On sait que le temps de repos hebdomadaire commence au plus tard à la fin de 6 périodes de 24 heures à compter du repos hebdomadaire précédent, cela ne permet plus au conducteur d’être en activité pendant 12 jours consécutifs


Le conducteur d’autocar doit être en possession d’un permis D. Ce permis concerne la conduite de tous véhicules automobiles affectés au transport de personnes comportant plus de huit places assises outre le siège du conducteur. Aux véhicules de cette catégorie peut-être attelée une remorque dont le poids total autorisé en charge n’excède pas 750 kilogrammes.
Qui peut passer le permis D ? toute personne âgée de plus de 21 ans, titulaire d’un permis B peut passer le permis D.

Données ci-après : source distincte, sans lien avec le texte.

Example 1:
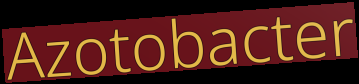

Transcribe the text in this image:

Azotobacter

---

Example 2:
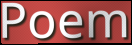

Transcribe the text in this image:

Poem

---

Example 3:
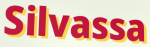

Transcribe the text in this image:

Silvassa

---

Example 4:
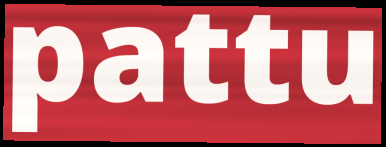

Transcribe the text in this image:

pattu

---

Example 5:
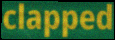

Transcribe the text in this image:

clapped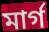
মার্গ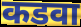
कडवा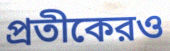
প্রতীকেরওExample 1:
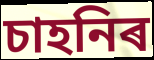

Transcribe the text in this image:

চাহনিৰ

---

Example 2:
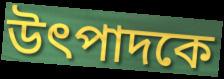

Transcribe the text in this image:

উৎপাদকে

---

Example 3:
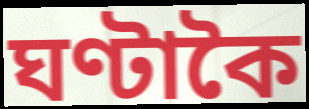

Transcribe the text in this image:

ঘণ্টাকৈ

De plus il devra être en possession du FIMO, c'est-à-dire être capable d’exercer le métier de conducteur routier de voyageurs dans le respect de la sécurité et de la réglementation professionnelle en assurant un service de qualité. Cette formation concerne les conducteurs débutants dans la profession après le 01/09/2005 sans être titulaire d’un diplôme professionnel CAP d’agent d’accueil et de conduite routière, CFP ou Titre Professionnel de conduite routière.
Il faut être titulaire du permis D ou E(D) en cours de validité et avoir satisfait à une évaluation initiale des aptitudes à l’exercice du métier de conducteur routier de voyageurs.

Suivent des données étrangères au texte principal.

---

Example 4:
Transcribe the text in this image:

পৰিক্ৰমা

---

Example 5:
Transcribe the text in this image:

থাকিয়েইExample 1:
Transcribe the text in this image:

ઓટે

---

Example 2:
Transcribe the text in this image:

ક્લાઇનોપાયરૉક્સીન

Ensuite il devra se soumettre à la formation obligatoire FCOS qui doit permettre au conducteur routier de voyageurs, au cours de toute période de 5 années consécutives de sa vie professionnelle, d’actualiser ses connaissances et de parfaire sa pratique en matière de sécurité et de réglementation professionnelle. Pour cela il faut être titulaire du permis de conduire de la catégorie D en cours de validité et être titulaire d’une attestation FIMO des conducteurs salariés du transport routier public interurbain de voyageurs ou d’une FIMO des conducteurs salariés et non salariés du transport routier public de marchandises.